» **TO-DO ITEM**: Output the number of lines in the entries below with the string "else" in them, and nothing further.
┌──
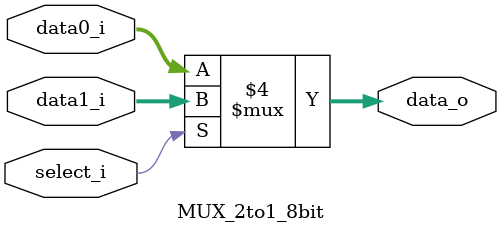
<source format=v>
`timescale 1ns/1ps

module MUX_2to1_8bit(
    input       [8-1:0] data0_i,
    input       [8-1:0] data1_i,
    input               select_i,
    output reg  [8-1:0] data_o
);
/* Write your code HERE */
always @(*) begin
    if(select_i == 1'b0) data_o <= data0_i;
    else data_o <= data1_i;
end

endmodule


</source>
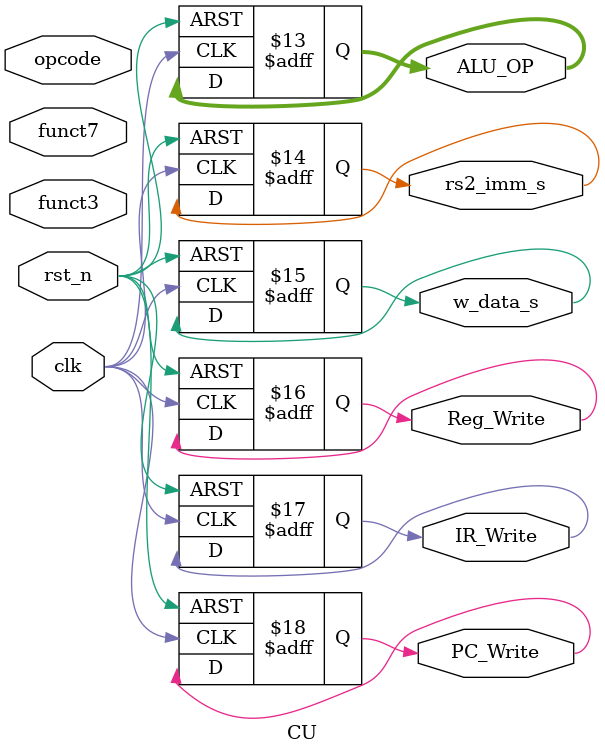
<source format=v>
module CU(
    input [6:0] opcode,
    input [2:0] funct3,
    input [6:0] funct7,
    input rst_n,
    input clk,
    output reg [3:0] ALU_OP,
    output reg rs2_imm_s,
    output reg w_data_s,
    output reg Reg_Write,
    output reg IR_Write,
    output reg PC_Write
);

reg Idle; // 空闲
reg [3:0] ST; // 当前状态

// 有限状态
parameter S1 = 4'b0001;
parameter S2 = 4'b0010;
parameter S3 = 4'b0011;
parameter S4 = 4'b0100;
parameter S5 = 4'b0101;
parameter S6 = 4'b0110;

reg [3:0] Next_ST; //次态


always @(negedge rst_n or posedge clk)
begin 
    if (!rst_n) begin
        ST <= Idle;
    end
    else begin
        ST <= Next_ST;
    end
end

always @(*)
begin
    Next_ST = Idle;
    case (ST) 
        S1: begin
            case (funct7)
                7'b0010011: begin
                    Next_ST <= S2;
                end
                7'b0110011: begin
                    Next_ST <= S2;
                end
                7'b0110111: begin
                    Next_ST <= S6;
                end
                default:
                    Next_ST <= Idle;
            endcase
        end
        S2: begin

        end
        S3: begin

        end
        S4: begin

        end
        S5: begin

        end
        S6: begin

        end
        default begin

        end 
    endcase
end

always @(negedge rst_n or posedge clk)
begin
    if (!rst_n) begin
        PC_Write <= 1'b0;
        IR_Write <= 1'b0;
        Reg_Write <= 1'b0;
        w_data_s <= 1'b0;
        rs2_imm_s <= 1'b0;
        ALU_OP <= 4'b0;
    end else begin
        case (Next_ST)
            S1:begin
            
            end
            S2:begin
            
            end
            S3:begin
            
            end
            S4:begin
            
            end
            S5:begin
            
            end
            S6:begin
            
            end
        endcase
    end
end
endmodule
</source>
└──
» **SOLVED PROBLEM**: 3